The power of nothingness and chocolate
Did you ever see the movie Her with Joaquin Phoenix and the voice of Scarlet Johansson? There was a love scene – for mature audiences only, of course – where we saw only a blank screen for several minutes. The only thing we as the audience received was the audio. The sounds. The words. Her soft breath. Taking away the visuals for just a couple of moments in that film left the audio to do the heavy lifting in the minds of the audience.
And I think it definitely worked. Each movie goer was able to create their own vivid imaginations of what was happening. Until the actors came back on screen, at least.
Kit Kat has now tried the same thing in a 30-second ad. They’ve removed the visuals. There is nothing for our eyes to devour. There’s no color, no dripping chocolate, no cookie crumbs. There is only an announcer’s voice. And that voice is pointing out exactly what the commercial is missing: “No people dancing around the supermarket in silly Santa hats… No celebrities selling frozen turkeys.”
Instead, the ad – at least as I interpret it – is telling us to take a break from the noise, the shopping, the craziness of the holidays. “A Kit Kat break” to be exact. Not exactly what I think of when I need to get to a calm place, but I see what they’re going for here.
Is it effective?
For businesses large and small, advertising raises awareness, and awareness is a good thing for companies.

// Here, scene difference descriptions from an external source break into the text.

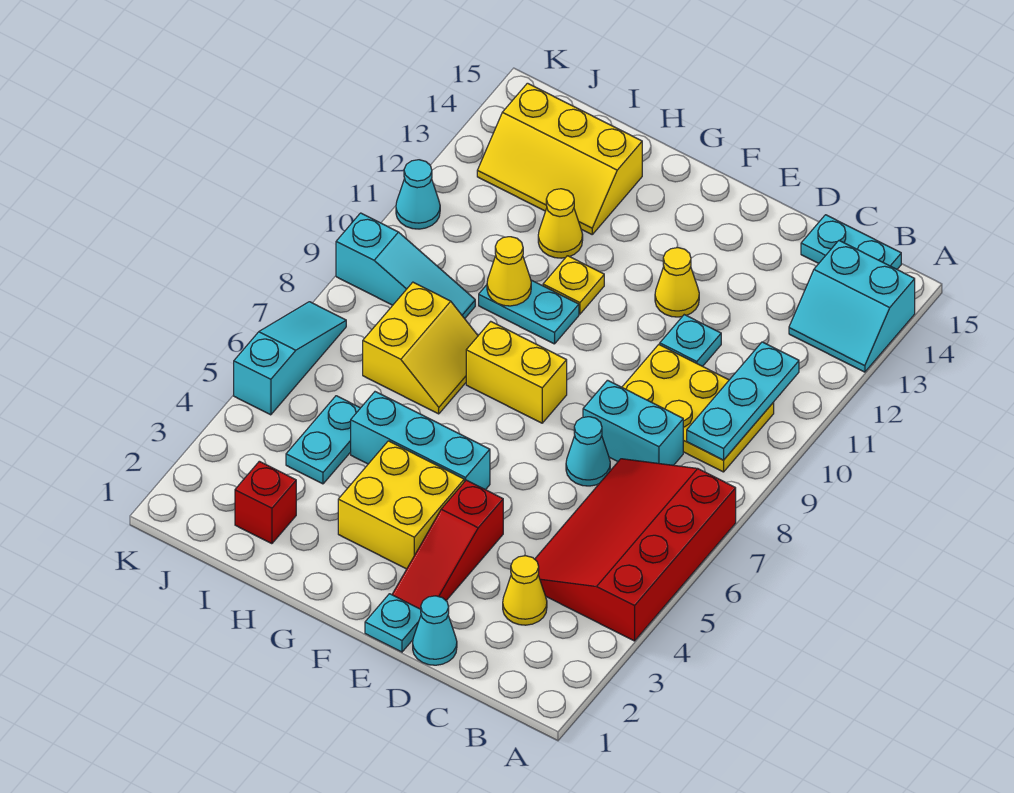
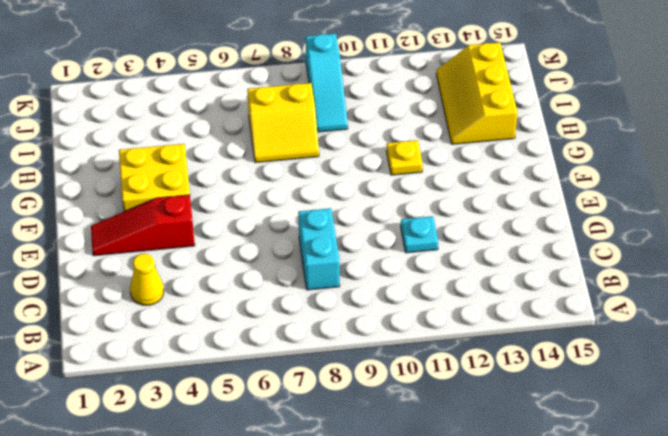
none -> red slope A4:C7 level 1 top A
none -> cyan slope A13:B14 level 1 top 14
none -> yellow plate B9:D10 level 1

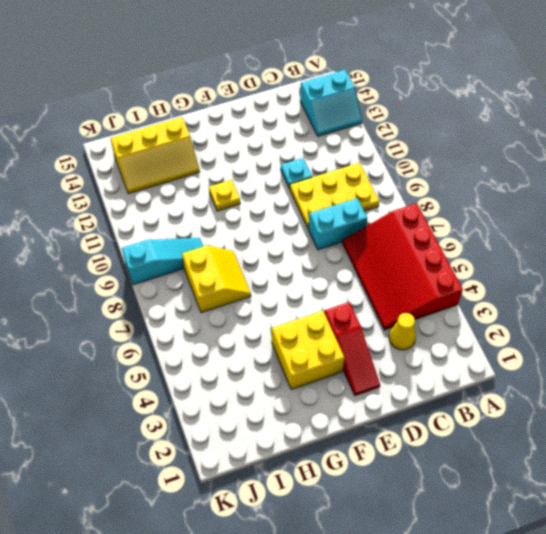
none -> cyan plate B15:C15 level 1
none -> cyan cone D1 level 1
none -> cyan cone D7 level 1

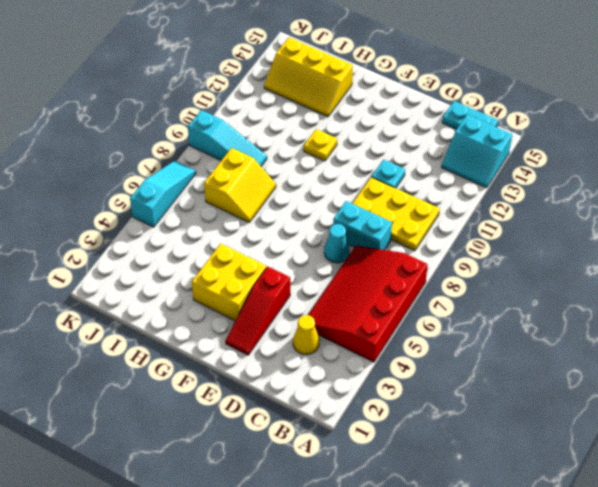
none -> cyan cone D1 level 1
none -> cyan plate E1 level 1
none -> yellow cone E12 level 1

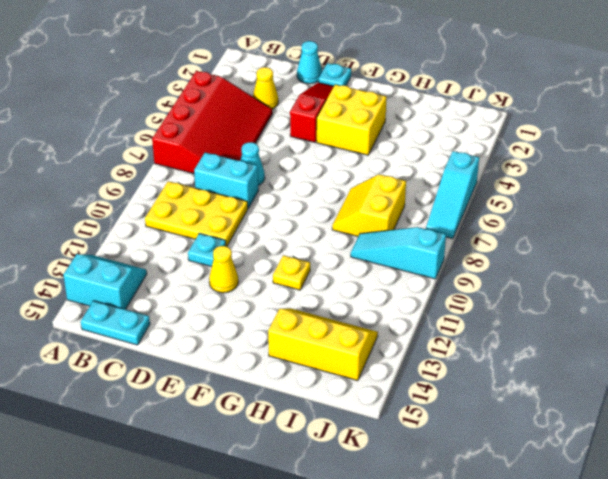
none -> cyan brick F5:H5 level 1
none -> yellow brick F8:G8 level 1
none -> cyan plate G10:H10 level 1

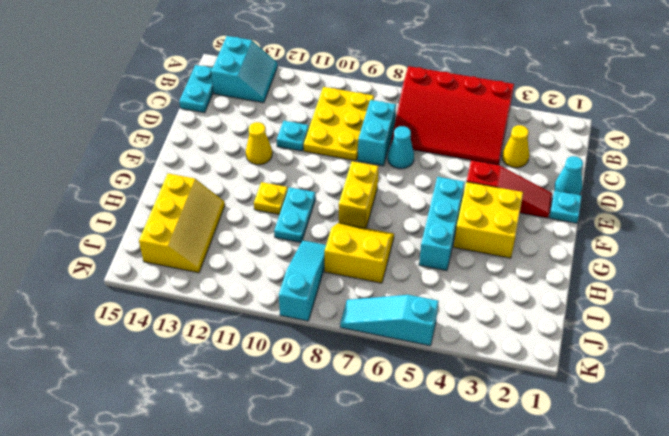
none -> yellow cone H12 level 1
none -> red brick I2 level 1
none -> cyan plate I4:I5 level 1

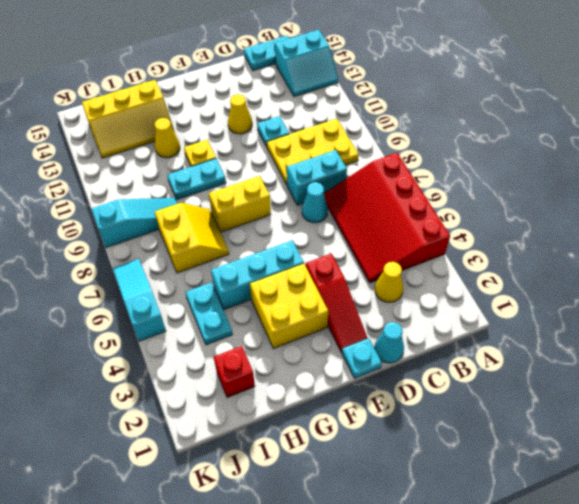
none -> cyan cone K11 level 1
none -> cyan plate B9:B11 level 2
none -> yellow cone H10 level 2

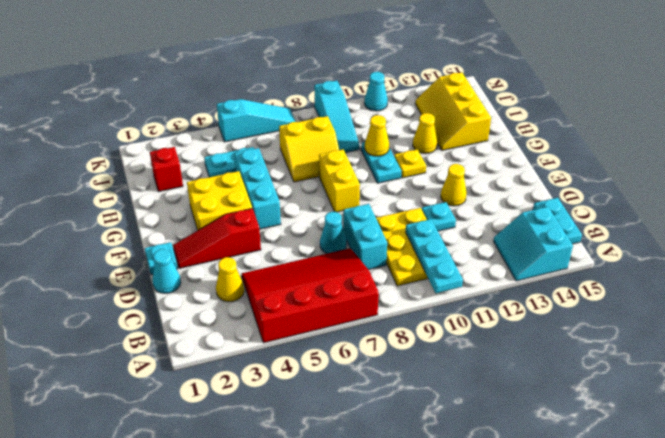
cyan plate A10:C10 level 2 -> cyan plate B9:B11 level 2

Awareness increases reach, drive sales and forms perception. We all know what a Kit Kat is. I, for one, have eaten way too many in my lifetime. That leads me to believe that reach wasn’t their ultimate goal with this commercial. And I don’t think this particular ad full of nothingness is going to drive sales.
So perhaps Kit Kat wanted to change our perception of them just a bit. Maybe they’re not just selling chocolate and calories. Maybe they do have our best in mind when they encourage us to take a break from the loud in-laws. Maybe they really do care. Just maybe…
What do you think: Is nothingness effective in advertising, or do you want all your senses stimulated at once for an ad to truly be effective?